Here we are accurately taught that the people – that is, the laborers in the colony – went "as endangered by the law, or their own necessities." How were they "endangered"? By what "law"? By what "necessity"? A writer of that time furnishes the reply, – in the crowded population, the poverty of the working class, and the encroachments of their rich neighbors; and urges emigration as the relief. He writes the following: —

"Look seriously into the land, and see whether there bee not just cause, if not a necessity to seek abroad. The people do swarme in the land as young bees in a hive in June: insomuch that there is hardly room for one man to live by another. The mightier, like old strong bees, thrust the weaker, as younger out of their hives. Lords of manors convert townships, in which were a hundredth or two hundredth communicants, to a shepheard and his dog. The true laboring husbandman, that sustaineth the prince by the plow, who was wont to feed many poore, to set many people on work, and pay twice as much subsidie and fifteenes to the king for his proportion of earth, as his landlord did for ten times as much; that was wont to furnish the church with saints, the musters with able persons to fight for their soveraigne, is now turned laborer, and can hardly scape the statutes of rogues and vagrants… The poore metall man worketh his bones out and swelteth himself in the fire; yet for all his labor, having charge of wife and children, he can hardly keep himselfe from the almes box… The poor man receiveth very neere four pence for every sixepeny worth of work. The thoughtfull poore woman that hath her small children standing at her side and hanging on her breast, she worketh with her needle and laboureth with her fingers, her candle goeth not out by night, she is often deluding the bitterness of her life with sweete songs, that she singeth to a heavy heart… I warrant you her songs want no passion; she never saith, O Lord, but a salt teare droppeth from her sorrowfull heart, that weepeth with the head for company with teares of sweetest bloud. And when all the week is ended, she can hardly earn salt enough for her water gruel to feede on upon the Sunday."

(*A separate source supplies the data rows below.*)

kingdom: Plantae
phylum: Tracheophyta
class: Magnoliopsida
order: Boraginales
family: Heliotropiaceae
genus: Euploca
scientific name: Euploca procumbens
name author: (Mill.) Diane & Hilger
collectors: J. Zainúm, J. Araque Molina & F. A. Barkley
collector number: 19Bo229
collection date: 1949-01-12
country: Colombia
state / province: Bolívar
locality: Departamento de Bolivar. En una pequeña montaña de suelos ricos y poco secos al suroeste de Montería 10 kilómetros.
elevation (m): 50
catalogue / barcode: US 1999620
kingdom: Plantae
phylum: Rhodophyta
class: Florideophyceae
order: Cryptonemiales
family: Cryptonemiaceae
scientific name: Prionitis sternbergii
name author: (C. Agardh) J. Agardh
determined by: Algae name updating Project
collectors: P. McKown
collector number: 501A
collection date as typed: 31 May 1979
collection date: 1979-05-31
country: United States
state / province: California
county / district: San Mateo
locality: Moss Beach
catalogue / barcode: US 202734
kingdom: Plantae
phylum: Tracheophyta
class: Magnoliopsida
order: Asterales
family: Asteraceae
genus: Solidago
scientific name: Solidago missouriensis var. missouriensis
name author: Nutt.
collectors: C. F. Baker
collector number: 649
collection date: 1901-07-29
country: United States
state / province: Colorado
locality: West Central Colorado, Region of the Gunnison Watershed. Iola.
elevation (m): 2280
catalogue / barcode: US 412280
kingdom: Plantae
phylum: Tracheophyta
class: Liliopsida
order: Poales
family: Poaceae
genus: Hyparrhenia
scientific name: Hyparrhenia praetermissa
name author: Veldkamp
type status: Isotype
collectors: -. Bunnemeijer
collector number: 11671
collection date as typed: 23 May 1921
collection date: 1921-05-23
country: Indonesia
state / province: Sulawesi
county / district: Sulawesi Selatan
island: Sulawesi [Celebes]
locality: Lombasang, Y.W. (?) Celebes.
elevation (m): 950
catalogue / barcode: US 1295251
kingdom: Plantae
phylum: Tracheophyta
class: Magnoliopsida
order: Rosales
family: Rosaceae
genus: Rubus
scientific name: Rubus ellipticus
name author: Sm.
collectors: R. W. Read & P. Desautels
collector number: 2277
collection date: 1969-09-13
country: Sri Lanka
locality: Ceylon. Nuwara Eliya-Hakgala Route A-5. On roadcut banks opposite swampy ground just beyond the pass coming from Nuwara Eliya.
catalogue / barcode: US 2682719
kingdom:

Surely here is a picture of extreme poverty, – fully corroborated by a document in Mather, – showing how "the land grew weary of her inhabitants;" and how "children, neighbors and friends, especially the poor, were counted the greatest burdens." It tells us how the honest yeomanry and worthy laborers of that day were harassed by the encroachments of their "mightier" neighbors, and the rigid oppression of the civil law. They were "endangered" through no fault of their own. One cannot but recall a part of the petition of Agur, – "lest I be poor, and steal" to support life. But are we to consider such men as "rascals and villains"? And were any such men, sentenced, as men of guilt, to go forth as a part of the colony? Symonds here gives a full and sufficient interpretation to the meaning of Lloyd and Alexander.